Mark 10: 35-45
Oswald Sanders says, “Because we children of Adam want to become great, Jesus became small. Because we will not stop, He humbled himself. Because we want to rule, He came to serve.”
The greatest contrast I have noticed in my Christian journey is the contrast between the humility of my Lord and my sinful pride. In the last week’s Bible reading from Mark 10:35-45, Jesus for the third time predicts his death. Without any respect or concern towards the Lord, the disciples argue over who will be the greatest after Jesus’s death. James and John decide to settle this issue with a blatant request for seats, one at His right hand and one at his left hand. To sit on his right hand and his left in the Kingdom would not only be an honor, but it would give authority. They wanted the status, honor, recognition to be the best in the Kingdom, right after Jesus. This request is interesting because they are not asking this to be closer to the Lord and have a deeper relationship. How easy it is to blend worship with self-interest, or worse, disguising self-interest as worship. They sought praise marked by self-interest (v. 35-37).
One of the greatest losses to usefulness for God’s Kingdom is pride, thinking highly of ourselves than we ought. For this is the man whom I will look, says the Lord, he who is humble and contrite in spirit and tremble at my word. Christian fellowship ought to be one of the chief blessings in this life, and because of our pride, we cause disunity. It caused disunity then among the disciples (v. 41). It still causes disunity today among the believers. John Stott says, “the church is full of Jameses and Johns, go-getters and status-seekers, hungry for honor and prestige, measuring life by achievements, and everlastingly dreaming of success.” We want to do well for sure (and be recognized for it). The issue here is not, am I pursuing greatness? The issue here is, am I pursuing things that Jesus says are great? In the next verses, what’s fascinating is that Lord never rebuked his disciples for their ambition to be great. He patiently clarifies and redefines their ambition.
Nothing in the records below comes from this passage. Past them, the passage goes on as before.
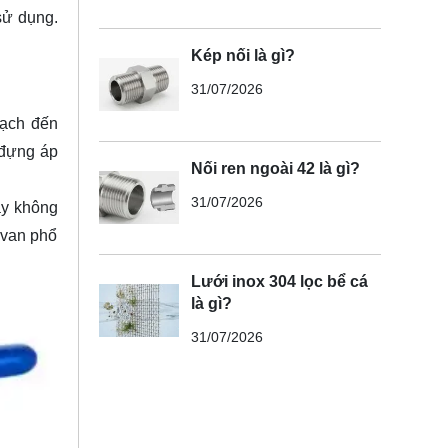
sử dụng.
Kép nối là gì?
31/07/2026
sạch đến
 đựng áp
Nối ren ngoài 42 là gì?
31/07/2026
này không
 van phổ
Lưới inox 304 lọc bể cá
là gì?
31/07/2026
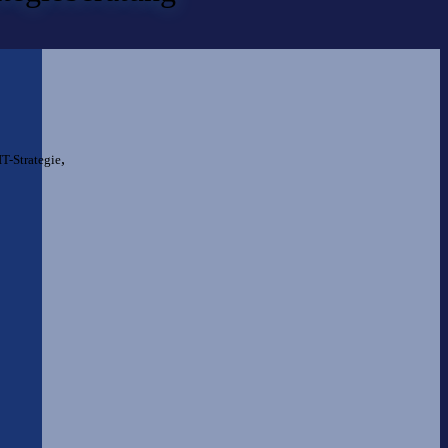
,
IT-Strategie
His patience towards them/us should humble us and give us hope. Jesus says you know how the world’s rulers are; for them, greatness is about exercising authority and exaltation and status. When people get a little power, how quickly it may go to their heads. But, He says, it shall not be so among you. Instead, you must be a servant of all and a slave of all. According to Roman standards, the word servant (diakonos), the Greek word for waiting tables, prevalent and humble task, nothing you would associate greatness with, and the slave (doulos) had been forced into service. These were two of the lowest positions on society’s scale. Jesus was speaking of being a faithful servant, not a fake. In the eyes of God, Genuine greatness means serving others. The ideal servant lived to care for, protect, and make better the lives of those over them. He spoke of an entirely different kind of greatness pleasing to God because it is humble and self-giving rather than proud and self-serving.
True humility doesn’t kill our dreams; it provides a safe zone based on the Word of God to navigate in the direction to bring God Glory. As we grow in the Lord, we will be less shaped by our culture, and we will not value the same things that our culture values.